Segment Open

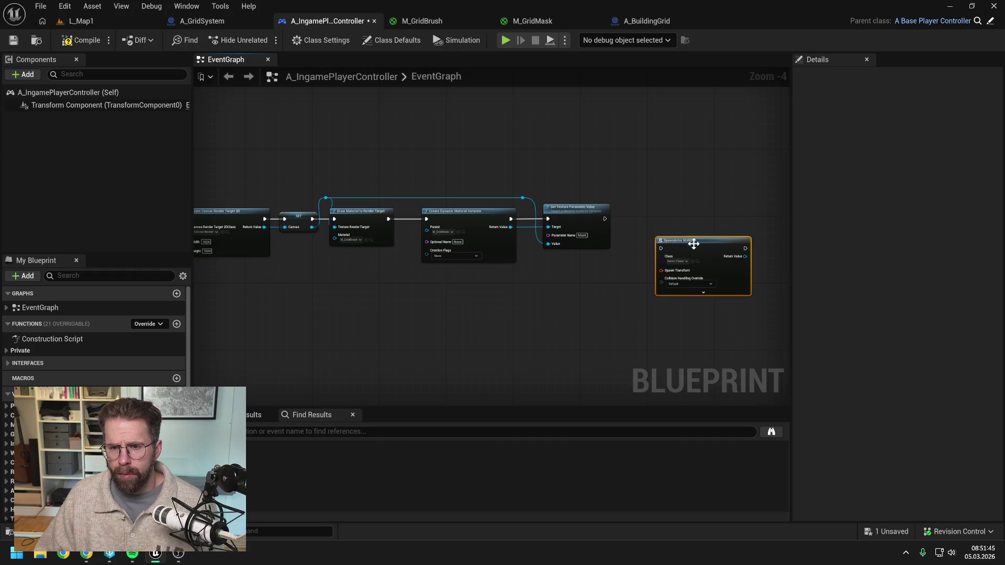
mouse_move(605, 219)
left_mouse_down()
mouse_move(657, 227)
mouse_move(680, 216)
left_mouse_up()
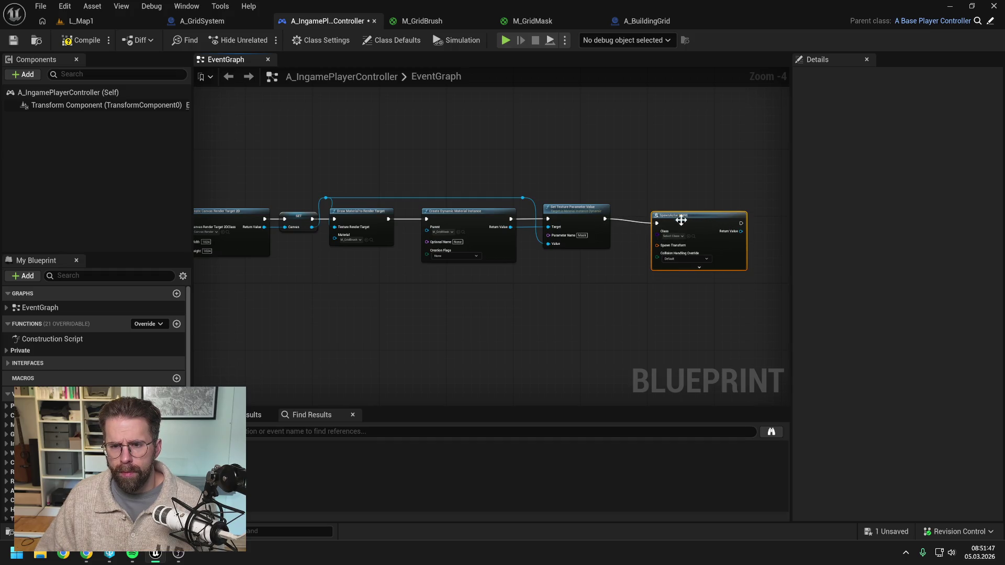
Set the spawn class to A_BuildingGrid and split Spawn Transform, giving Location Z 1
left_click(679, 231)
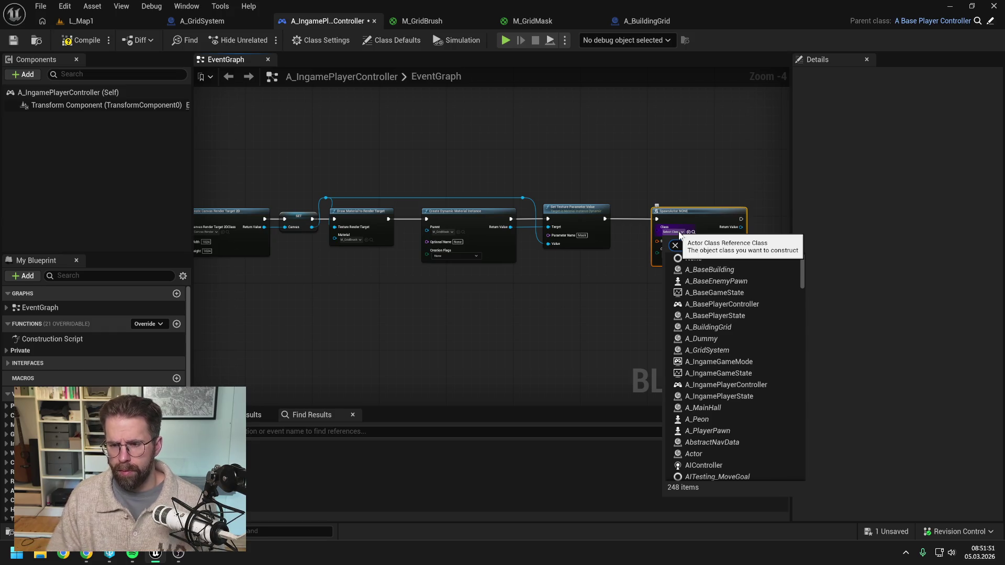
type("building")
left_click(712, 281)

Segment Closed

= AIM OF THE EXERCISE =
Everything in the entries except the pictures must be duplicated exactly.

= EXPECTED ANSWER =
mouse_move(605, 219)
left_mouse_down()
mouse_move(657, 227)
mouse_move(680, 216)
left_mouse_up()
Set the spawn class to A_BuildingGrid and split Spawn Transform, giving Location Z 1
left_click(679, 231)
type("building")
left_click(712, 281)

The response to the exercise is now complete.